How to deal with ministerial advisers

By Stephen Easton

October 3, 2017

It’s said to be a common problem in the public service, especially at higher levels: a ministerial adviser makes a request that sounds like a directive or mediates the agency’s advice in a way that seems to overstep their role in the system.

Most senior public servants are quite aware of their options in such a situation — ask the minister’s office to put it in writing, for example, or ask to speak directly with the boss — as well as how easily they can lose their minister’s confidence and be out of a job if this central relationship sours.

Now the Australian Public Service Commission has given some handy advice on how to handle such a situation in response to a public servant who reached out to its integrity advice service:

“I’ve been liaising with the Minister’s office on a policy proposal. I’ve just been instructed by one of his advisers to focus the proposal on just one option and drop the others that we had been considering. What should I do?”

The commission confirms that ministers and their advisers can’t just order public servants around. Only their actual managers in the agency can tell them “what to do and how to do it” but this may well involve dealing with the ministerial team.

“In a case like this, you should report the situation to your manager to discuss how best to handle the situation,” the APSC advises.

“As public servants we have to understand the needs of the Government and what it is looking for in advice, but we are also obliged to make sure that the advice we provide to Ministers is objective, non-partisan, and based on the best evidence available. Our advice must also be relevant and comprehensive.

“Sometimes this will mean that we have to tell a Minister, or their office, things that are adverse. That is part of the responsibility of public service professionalism.
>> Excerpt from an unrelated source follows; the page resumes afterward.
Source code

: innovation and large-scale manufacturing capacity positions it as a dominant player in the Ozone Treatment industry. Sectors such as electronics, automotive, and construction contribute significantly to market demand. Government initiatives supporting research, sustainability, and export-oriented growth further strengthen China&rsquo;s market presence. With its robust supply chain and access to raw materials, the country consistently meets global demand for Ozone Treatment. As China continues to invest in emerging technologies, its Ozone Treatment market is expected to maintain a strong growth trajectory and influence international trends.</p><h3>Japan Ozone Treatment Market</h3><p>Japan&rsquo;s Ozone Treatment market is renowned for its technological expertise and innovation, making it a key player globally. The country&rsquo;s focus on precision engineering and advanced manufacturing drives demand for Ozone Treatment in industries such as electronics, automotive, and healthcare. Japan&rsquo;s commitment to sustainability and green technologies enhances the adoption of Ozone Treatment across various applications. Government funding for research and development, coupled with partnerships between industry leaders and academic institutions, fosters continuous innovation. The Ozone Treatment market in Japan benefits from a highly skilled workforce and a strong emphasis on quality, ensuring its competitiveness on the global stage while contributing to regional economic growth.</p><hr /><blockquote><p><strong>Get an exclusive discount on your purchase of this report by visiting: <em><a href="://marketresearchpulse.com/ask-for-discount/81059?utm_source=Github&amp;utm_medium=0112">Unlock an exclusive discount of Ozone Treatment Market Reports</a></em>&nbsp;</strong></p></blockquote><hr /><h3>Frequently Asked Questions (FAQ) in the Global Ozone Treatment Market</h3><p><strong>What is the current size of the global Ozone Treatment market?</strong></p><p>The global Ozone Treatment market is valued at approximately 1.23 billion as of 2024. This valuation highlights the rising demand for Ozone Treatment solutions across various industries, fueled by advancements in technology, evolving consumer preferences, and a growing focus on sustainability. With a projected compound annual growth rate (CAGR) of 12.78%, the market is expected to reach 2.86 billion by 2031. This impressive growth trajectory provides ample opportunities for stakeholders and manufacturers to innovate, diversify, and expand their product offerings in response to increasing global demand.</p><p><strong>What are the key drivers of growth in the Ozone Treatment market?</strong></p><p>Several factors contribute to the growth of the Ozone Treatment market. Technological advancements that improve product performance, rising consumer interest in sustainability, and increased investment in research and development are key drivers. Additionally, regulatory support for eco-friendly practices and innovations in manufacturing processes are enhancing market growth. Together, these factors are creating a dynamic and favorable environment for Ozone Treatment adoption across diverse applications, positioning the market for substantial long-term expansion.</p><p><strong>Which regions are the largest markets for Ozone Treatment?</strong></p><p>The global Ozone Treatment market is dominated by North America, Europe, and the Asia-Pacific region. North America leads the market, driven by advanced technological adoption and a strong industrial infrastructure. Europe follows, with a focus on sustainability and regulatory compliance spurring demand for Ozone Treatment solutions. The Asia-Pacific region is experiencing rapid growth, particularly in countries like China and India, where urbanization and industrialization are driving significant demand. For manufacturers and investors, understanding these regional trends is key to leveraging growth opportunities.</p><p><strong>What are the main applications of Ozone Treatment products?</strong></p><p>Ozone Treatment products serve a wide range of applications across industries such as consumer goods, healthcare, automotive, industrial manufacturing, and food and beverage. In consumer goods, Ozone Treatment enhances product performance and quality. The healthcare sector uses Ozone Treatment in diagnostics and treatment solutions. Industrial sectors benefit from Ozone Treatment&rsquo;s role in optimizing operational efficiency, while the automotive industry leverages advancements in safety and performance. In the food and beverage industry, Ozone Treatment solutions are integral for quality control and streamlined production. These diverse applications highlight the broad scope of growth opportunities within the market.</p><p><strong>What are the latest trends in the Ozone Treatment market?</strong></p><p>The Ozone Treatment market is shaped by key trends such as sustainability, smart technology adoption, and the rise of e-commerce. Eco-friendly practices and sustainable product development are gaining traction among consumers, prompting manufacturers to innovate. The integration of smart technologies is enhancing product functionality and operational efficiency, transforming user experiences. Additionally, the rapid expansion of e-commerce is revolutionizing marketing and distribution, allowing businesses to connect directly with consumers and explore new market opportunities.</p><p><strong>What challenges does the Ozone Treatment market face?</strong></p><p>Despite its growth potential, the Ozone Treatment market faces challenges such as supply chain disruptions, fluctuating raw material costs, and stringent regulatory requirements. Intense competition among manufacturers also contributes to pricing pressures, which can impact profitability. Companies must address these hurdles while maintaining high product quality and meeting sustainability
“Keeping good records of advice is important. You don’t have to put everything in writing, but any matters of importance discussed, or policy advice given, should be recorded carefully. This will help maintain clarity on the issue and ensure consistency in discussion between the parties involved.

“Finally, in a situation of this nature, remember that it’s also important to maintain the relationship between your agency and the Minister’s office. It’s usually best to resolve any differences as informally as possible. Remember that it is Ministers who are finally responsible for deciding what policy choices to make, and are accountable to Parliament and the community for those choices.”